Intervention de Michel Rocard

Délégation sénatoriale à la prospective — Réunion du 5 décembre 2012 : 1ère réunion
Réunion commune avec le cese : affronter les défis du long terme inventer une nouvelle planification

Michel Rocard, ancien Premier ministre, ancien ministre du Plan et de l'aménagement du territoire :

L'Etat stratège est au coeur de la question. Je veux encourager le projet de commissariat à la stratégie et à la prospective car l'Etat est pauvre en pensées longues. Néanmoins, je mets en garde contre les trop grandes responsabilités que l'on pourrait lui donner. Je considère que la fonction d'évaluation ne doit pas être rattachée à cet organe. Je le déconseille formellement. En effet, je rappelle que notre pays refuse l'évaluation dans tous les corps de son système de décision publique. Ce constat exige que la France se dote d'évaluateurs recrutés en dehors des circuits traditionnels. Il exige aussi que chaque évaluation soit réussie, grâce à ces personnes non issues d'un organe de l'Etat existant. Je pense donc que le commissariat doit naturellement demander des évaluations et les étudier, mais en aucun cas les effectuer.

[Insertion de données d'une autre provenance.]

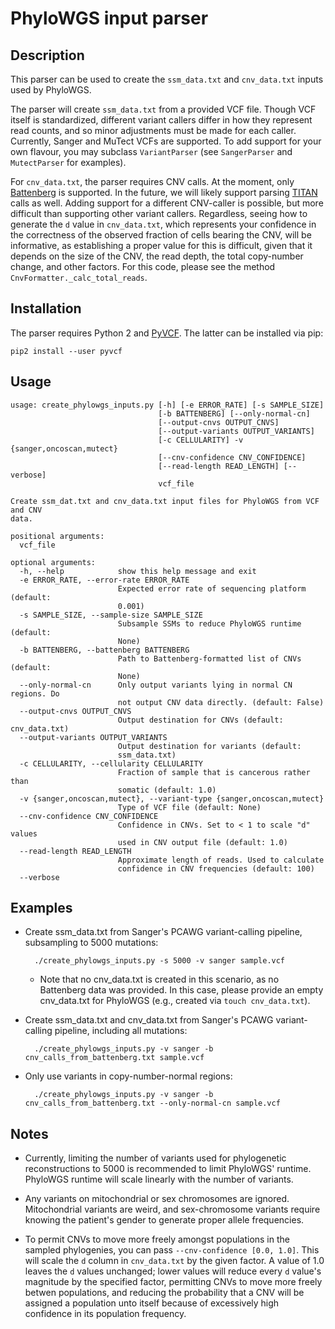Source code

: PhyloWGS input parser
=====================

Description
-----------
This parser can be used to create the `ssm_data.txt` and `cnv_data.txt` inputs
used by PhyloWGS.

The parser will create `ssm_data.txt` from a provided VCF file. Though VCF
itself is standardized, different variant callers differ in how they represent
read counts, and so minor adjustments must be made for each caller. Currently,
Sanger and MuTect VCFs are supported. To add support for your own flavour, you
may subclass `VariantParser` (see `SangerParser` and `MutectParser` for
examples).

For `cnv_data.txt`, the parser requires CNV calls. At the moment, only
[Battenberg](https://github.com/cancerit/cgpBattenberg) is supported. In the
future, we will likely support parsing
[TITAN](http://compbio.bccrc.ca/software/titan/) calls as well. Adding support
for a different CNV-caller is possible, but more difficult than supporting
other variant callers. Regardless, seeing how to generate the `d` value in
`cnv_data.txt`, which represents your confidence in the correctness of the
observed fraction of cells bearing the CNV, will be informative, as
establishing a proper value for this is difficult, given that it depends on the
size of the CNV, the read depth, the total copy-number change, and other
factors. For this code, please see the method `CnvFormatter._calc_total_reads`.

Installation
------------
The parser requires Python 2 and [PyVCF](https://pypi.python.org/pypi/PyVCF).
The latter can be installed via pip:

    pip2 install --user pyvcf

Usage
-----
    usage: create_phylowgs_inputs.py [-h] [-e ERROR_RATE] [-s SAMPLE_SIZE]
                                     [-b BATTENBERG] [--only-normal-cn]
                                     [--output-cnvs OUTPUT_CNVS]
                                     [--output-variants OUTPUT_VARIANTS]
                                     [-c CELLULARITY] -v {sanger,oncoscan,mutect}
                                     [--cnv-confidence CNV_CONFIDENCE]
                                     [--read-length READ_LENGTH] [--verbose]
                                     vcf_file

    Create ssm_dat.txt and cnv_data.txt input files for PhyloWGS from VCF and CNV
    data.

    positional arguments:
      vcf_file

    optional arguments:
      -h, --help            show this help message and exit
      -e ERROR_RATE, --error-rate ERROR_RATE
                            Expected error rate of sequencing platform (default:
                            0.001)
      -s SAMPLE_SIZE, --sample-size SAMPLE_SIZE
                            Subsample SSMs to reduce PhyloWGS runtime (default:
                            None)
      -b BATTENBERG, --battenberg BATTENBERG
                            Path to Battenberg-formatted list of CNVs (default:
                            None)
      --only-normal-cn      Only output variants lying in normal CN regions. Do
                            not output CNV data directly. (default: False)
      --output-cnvs OUTPUT_CNVS
                            Output destination for CNVs (default: cnv_data.txt)
      --output-variants OUTPUT_VARIANTS
                            Output destination for variants (default:
                            ssm_data.txt)
      -c CELLULARITY, --cellularity CELLULARITY
                            Fraction of sample that is cancerous rather than
                            somatic (default: 1.0)
      -v {sanger,oncoscan,mutect}, --variant-type {sanger,oncoscan,mutect}
                            Type of VCF file (default: None)
      --cnv-confidence CNV_CONFIDENCE
                            Confidence in CNVs. Set to < 1 to scale "d" values
                            used in CNV output file (default: 1.0)
      --read-length READ_LENGTH
                            Approximate length of reads. Used to calculate
                            confidence in CNV frequencies (default: 100)
      --verbose

Examples
--------
* Create ssm_data.txt from Sanger's PCAWG variant-calling
  pipeline, subsampling to 5000 mutations:

        ./create_phylowgs_inputs.py -s 5000 -v sanger sample.vcf

    * Note that no cnv_data.txt is created in this scenario, as no Battenberg
      data was provided. In this case, please provide an empty cnv_data.txt for
      PhyloWGS (e.g., created via `touch cnv_data.txt`).

* Create ssm_data.txt and cnv_data.txt from Sanger's PCAWG variant-calling
  pipeline, including all mutations:

        ./create_phylowgs_inputs.py -v sanger -b cnv_calls_from_battenberg.txt sample.vcf

* Only use variants in copy-number-normal regions:

        ./create_phylowgs_inputs.py -v sanger -b cnv_calls_from_battenberg.txt --only-normal-cn sample.vcf

Notes
-----
* Currently, limiting the number of variants used for phylogenetic
  reconstructions to 5000 is recommended to limit PhyloWGS' runtime. PhyloWGS
  runtime will scale linearly with the number of variants.

* Any variants on mitochondrial or sex chromosomes are ignored. Mitochondrial
  variants are weird, and sex-chromosome variants require knowing the patient's
  gender to generate proper allele frequencies.

* To permit CNVs to move more freely amongst populations in the sampled
  phylogenies, you can pass `--cnv-confidence [0.0, 1.0]`. This will scale the
  `d` column in `cnv_data.txt` by the given factor. A value of 1.0 leaves the
  `d` values unchanged; lower values will reduce every `d` value's magnitude by
  the specified factor, permitting CNVs to move more freely betwen populations,
  and reducing the probability that a CNV will be assigned a population unto
  itself because of excessively high confidence in its population frequency.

Quant au dialogue social, il n'existe pas en France. C'est ce qui explique les difficultés que notre pays connaît pour réformer les retraites ou l'assurance-maladie. Je pense que la pensée syndicale a évolué depuis la Charte d'Amiens qui prône la non-coopération avec l'Etat. Cette évolution favorable au dialogue social suppose néanmoins d'abandonner les éléments vagues et incertains. Le dialogue doit être précis et organisé en thèmes spécifiques afin de donner lieu à la contractualisation, et non pas à la concertation. Pour le restaurer, le dialogue social doit être préservé, salué et cette appellation ne doit pas servir à définir n'importe quelle rencontre. Pour introduire la dimension du temps long, le commissariat doit faire des recherches afin d'éclairer efficacement l'Etat dans ses décisions exécutives et d'informer pertinemment les partenaires sociaux. Le commissariat doit également reposer à mon sens sur la pluridisciplinarité dans la mesure où le développement durable s'entend pour de nombreux domaines : logement, transports, agriculture, etc.

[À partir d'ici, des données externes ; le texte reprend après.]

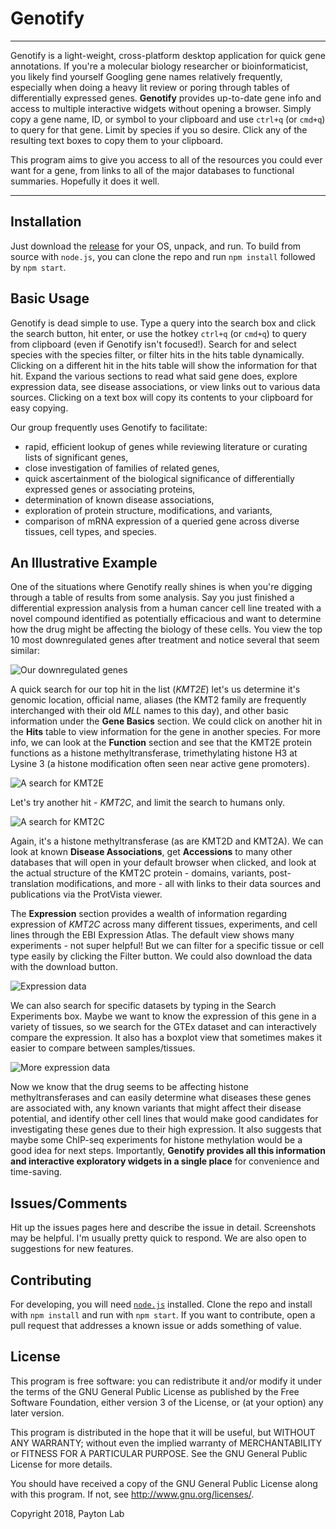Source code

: # Genotify

---

Genotify is a light-weight, cross-platform desktop application for quick gene annotations. If you're a molecular biology researcher or bioinformaticist, you likely find yourself Googling gene names relatively frequently, especially when doing a heavy lit review or poring through tables of differentially expressed genes. **Genotify** provides up-to-date gene info and access to multiple interactive widgets without opening a browser. Simply copy a gene name, ID, or symbol to your clipboard and use `ctrl+q` (or `cmd+q`) to query for that gene. Limit by species if you so desire. Click any of the resulting text boxes to copy them to your clipboard.

This program aims to give you access to all of the resources you could ever want for a gene, from links to all of the major databases to functional summaries. Hopefully it does it well.

---

## Installation
Just download the [release](https://github.com/j-andrews7/GenotifyDesktop/releases) for your OS, unpack, and run. To build from source with `node.js`, you can clone the repo and run `npm install` followed by `npm start`.

## Basic Usage
Genotify is dead simple to use. Type a query into the search box and click the search button, hit enter, or use the hotkey `ctrl+q` (or `cmd+q`) to query from clipboard (even if Genotify isn't focused!). Search for and select species with the species filter, or filter hits in the hits table dynamically. Clicking on a different hit in the hits table will show the information for that hit. Expand the various sections to read what said gene does, explore expression data, see disease associations, or view links out to various data sources. Clicking on a text box will copy its contents to your clipboard for easy copying.

Our group frequently uses Genotify to facilitate:

 - rapid, efficient lookup of genes while reviewing literature or curating lists of significant genes,
 - close investigation of families of related genes,
 - quick ascertainment of the biological significance of differentially expressed genes or associating proteins,
 - determination of known disease associations,
 - exploration of protein structure, modifications, and variants,
 - comparison of mRNA expression of a queried gene across diverse tissues, cell types, and species.

## An Illustrative Example
One of the situations where Genotify really shines is when you're digging through a table of results from some analysis. Say you just finished a differential expression analysis from a human cancer cell line treated with a novel compound identified as potentially efficacious and want to determine how the drug might be affecting the biology of these cells. You view the top 10 most downregulated genes after treatment and notice several that seem similar:

![Our downregulated genes](./docs/img/1.png)

A quick search for our top hit in the list (*KMT2E*) let's us determine it's genomic location, official name, aliases (the KMT2 family are frequently interchanged with their old *MLL* names to this day), and other basic information under the **Gene Basics** section. We could click on another hit in the **Hits** table to view information for the gene in another species. For more info, we can look at the **Function** section and see that the KMT2E protein functions as a histone methyltransferase, trimethylating histone H3 at Lysine 3 (a histone modification often seen near active gene promoters). 

![A search for KMT2E](./docs/img/2.gif)

Let's try another hit - *KMT2C*, and limit the search to humans only.

![A search for KMT2C](./docs/img/3.gif)

Again, it's a histone methyltransferase (as are KMT2D and KMT2A). We can look at known **Disease Associations**, get **Accessions** to many other databases that will open in your default browser when clicked, and look at the actual structure of the KMT2C protein - domains, variants, post-translation modifications, and more - all with links to their data sources and publications via the ProtVista viewer.

The **Expression** section provides a wealth of information regarding expression of *KMT2C* across many different tissues, experiments, and cell lines through the EBI Expression Atlas. The default view shows many experiments - not super helpful! But we can filter for a specific tissue or cell type easily by clicking the Filter button. We could also download the data with the download button.

![Expression data](./docs/img/4.gif)

We can also search for specific datasets by typing in the Search Experiments box. Maybe we want to know the expression of this gene in a variety of tissues, so we search for the GTEx dataset and can interactively compare the expression. It also has a boxplot view that sometimes makes it easier to compare between samples/tissues.

![More expression data](./docs/img/5.gif)

Now we know that the drug seems to be affecting histone methyltransferases and can easily determine what diseases these genes are associated with, any known variants that might affect their disease potential, and identify other cell lines that would make good candidates for investigating these genes due to their high expression. It also suggests that maybe some ChIP-seq experiments for histone methylation would be a good idea for next steps. Importantly, **Genotify provides all this information and interactive exploratory widgets in a single place** for convenience and time-saving. 

## Issues/Comments
Hit up the issues pages here and describe the issue in detail. Screenshots may be helpful. I'm usually pretty quick to respond. We are also open to suggestions for new features.

## Contributing
For developing, you will need [`node.js`](https://nodejs.org/en/) installed. Clone the repo and install with `npm install` and run with `npm start`. If you want to contribute, open a pull request that addresses a known issue or adds something of value.

## License
This program is free software: you can redistribute it and/or modify
it under the terms of the GNU General Public License as published by
the Free Software Foundation, either version 3 of the License, or
(at your option) any later version.

This program is distributed in the hope that it will be useful,
but WITHOUT ANY WARRANTY; without even the implied warranty of
MERCHANTABILITY or FITNESS FOR A PARTICULAR PURPOSE.  See the
GNU General Public License for more details.

You should have received a copy of the GNU General Public License
along with this program.  If not, see http://www.gnu.org/licenses/.

Copyright 2018, Payton Lab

Je risque une dernière hypothèse. Je continue de penser que le temps de travail va diminuer encore, en lien avec une croissance économique ralentie. La question est : « que faire de ce temps libre ? ». Car le temps libre effraie et il est un certain capitalisme qui souhaite le récupérer à des fins marchandes. La pratique du sport et celle de la culture doivent être revitalisées afin de rendre à nouveau désirable le temps libre.